Data provided below:

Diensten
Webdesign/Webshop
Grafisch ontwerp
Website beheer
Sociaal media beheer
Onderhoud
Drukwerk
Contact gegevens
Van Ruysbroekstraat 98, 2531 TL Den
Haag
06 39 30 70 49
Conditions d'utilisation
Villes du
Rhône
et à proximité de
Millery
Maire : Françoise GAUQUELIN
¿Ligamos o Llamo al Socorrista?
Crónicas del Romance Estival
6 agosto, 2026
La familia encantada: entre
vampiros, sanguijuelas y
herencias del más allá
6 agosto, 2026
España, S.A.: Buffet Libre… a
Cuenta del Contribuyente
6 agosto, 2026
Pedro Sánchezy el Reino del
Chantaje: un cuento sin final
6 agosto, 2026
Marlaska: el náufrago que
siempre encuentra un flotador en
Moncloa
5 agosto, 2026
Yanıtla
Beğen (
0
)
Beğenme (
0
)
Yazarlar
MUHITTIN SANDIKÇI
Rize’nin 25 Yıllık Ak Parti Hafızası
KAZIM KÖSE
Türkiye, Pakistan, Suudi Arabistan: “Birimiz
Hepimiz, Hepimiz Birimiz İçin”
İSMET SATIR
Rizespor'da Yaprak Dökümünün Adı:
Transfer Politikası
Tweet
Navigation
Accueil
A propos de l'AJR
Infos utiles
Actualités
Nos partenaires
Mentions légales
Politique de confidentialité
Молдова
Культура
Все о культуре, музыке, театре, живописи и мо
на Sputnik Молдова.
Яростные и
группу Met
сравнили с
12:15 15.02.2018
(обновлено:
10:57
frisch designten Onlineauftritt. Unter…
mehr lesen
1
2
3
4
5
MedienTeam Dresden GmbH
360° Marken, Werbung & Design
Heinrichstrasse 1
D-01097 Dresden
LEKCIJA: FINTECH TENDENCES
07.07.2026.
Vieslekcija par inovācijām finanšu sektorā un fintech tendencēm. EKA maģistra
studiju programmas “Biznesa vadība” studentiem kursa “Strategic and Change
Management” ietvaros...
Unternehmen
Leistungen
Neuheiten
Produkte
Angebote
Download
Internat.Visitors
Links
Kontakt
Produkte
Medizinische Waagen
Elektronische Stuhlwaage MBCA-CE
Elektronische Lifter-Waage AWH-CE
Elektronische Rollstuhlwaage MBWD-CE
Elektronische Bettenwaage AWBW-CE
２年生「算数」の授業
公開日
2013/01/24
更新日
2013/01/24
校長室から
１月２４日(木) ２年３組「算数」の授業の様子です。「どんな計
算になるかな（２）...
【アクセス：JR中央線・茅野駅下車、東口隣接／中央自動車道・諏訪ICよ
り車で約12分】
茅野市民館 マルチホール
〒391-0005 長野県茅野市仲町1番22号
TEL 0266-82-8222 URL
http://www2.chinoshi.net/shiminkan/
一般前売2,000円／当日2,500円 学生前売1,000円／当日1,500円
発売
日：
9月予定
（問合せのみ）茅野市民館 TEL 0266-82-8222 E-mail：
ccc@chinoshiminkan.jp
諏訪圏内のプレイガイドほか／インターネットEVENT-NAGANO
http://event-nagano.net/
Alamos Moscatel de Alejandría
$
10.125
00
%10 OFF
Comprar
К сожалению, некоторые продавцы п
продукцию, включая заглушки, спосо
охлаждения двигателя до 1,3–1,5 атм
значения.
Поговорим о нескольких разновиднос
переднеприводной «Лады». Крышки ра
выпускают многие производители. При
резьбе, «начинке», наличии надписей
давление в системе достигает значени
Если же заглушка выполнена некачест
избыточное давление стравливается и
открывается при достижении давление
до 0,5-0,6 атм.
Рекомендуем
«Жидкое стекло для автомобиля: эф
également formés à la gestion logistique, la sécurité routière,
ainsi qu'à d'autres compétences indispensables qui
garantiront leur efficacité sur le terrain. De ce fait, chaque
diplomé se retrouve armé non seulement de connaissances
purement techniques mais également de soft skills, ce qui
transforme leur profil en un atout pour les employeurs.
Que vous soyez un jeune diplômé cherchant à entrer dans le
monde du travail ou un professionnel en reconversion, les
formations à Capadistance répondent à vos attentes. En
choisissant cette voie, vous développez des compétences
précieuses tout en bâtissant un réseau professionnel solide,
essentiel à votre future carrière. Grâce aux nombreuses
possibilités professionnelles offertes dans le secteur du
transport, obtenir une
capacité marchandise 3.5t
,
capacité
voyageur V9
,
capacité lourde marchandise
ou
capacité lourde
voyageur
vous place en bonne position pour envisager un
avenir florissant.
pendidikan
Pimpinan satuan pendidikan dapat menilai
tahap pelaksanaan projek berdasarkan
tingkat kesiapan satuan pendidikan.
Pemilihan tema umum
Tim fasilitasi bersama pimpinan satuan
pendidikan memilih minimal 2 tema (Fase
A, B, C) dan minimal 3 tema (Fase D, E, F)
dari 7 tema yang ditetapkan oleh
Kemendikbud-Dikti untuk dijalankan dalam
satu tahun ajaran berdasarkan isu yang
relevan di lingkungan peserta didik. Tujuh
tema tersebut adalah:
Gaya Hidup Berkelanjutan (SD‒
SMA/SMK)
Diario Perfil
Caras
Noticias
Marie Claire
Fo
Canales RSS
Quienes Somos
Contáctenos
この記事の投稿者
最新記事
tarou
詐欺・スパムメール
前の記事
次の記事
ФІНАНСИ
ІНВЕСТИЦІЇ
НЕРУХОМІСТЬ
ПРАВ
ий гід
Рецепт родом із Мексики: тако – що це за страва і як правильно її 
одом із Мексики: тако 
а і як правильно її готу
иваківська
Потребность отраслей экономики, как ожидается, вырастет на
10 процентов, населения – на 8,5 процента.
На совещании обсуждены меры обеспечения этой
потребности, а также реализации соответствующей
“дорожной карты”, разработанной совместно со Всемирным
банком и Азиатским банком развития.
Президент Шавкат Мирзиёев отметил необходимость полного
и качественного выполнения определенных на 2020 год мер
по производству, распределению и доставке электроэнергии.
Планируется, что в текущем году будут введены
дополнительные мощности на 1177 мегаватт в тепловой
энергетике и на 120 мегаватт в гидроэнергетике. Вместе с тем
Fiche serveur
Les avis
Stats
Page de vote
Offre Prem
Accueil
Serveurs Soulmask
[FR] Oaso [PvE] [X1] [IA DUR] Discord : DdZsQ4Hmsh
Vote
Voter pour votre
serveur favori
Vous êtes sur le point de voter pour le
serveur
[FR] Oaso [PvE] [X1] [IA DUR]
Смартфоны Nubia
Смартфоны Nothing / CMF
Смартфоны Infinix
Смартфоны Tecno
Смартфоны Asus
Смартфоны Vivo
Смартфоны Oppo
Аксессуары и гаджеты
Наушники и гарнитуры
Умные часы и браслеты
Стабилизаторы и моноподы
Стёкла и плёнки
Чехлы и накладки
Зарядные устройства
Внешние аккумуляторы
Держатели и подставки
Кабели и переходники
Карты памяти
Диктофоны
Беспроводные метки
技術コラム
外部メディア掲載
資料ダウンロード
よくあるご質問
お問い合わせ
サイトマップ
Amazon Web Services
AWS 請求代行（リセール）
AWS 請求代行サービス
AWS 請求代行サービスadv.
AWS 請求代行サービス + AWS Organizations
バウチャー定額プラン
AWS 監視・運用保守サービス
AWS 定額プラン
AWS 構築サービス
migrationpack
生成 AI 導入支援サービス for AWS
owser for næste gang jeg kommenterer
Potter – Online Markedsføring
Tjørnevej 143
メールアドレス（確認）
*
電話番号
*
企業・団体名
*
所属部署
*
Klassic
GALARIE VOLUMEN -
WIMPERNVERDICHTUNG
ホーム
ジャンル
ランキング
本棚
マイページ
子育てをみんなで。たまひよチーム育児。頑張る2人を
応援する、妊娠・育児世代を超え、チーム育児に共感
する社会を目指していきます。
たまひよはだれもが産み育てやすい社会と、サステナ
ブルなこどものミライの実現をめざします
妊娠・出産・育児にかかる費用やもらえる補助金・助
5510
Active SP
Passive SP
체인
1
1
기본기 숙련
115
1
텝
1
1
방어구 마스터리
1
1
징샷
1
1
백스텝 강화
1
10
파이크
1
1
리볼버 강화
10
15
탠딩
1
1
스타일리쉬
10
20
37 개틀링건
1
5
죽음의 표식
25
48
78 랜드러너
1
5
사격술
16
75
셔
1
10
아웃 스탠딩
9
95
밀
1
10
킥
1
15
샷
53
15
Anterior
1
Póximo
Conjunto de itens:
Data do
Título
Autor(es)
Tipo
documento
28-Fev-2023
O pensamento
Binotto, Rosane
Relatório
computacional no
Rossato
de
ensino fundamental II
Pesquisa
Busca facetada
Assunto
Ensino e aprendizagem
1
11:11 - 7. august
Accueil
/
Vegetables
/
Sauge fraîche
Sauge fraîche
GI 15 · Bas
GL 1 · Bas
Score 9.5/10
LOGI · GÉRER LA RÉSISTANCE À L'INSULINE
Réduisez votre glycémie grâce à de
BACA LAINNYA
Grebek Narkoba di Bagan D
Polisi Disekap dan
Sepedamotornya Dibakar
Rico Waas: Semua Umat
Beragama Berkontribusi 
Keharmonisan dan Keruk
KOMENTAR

End of Data provided.

From the entries above, copy each line that holds "votre".

essentiel à votre future carrière. Grâce aux nombreuses
Voter pour votre
Réduisez votre glycémie grâce à de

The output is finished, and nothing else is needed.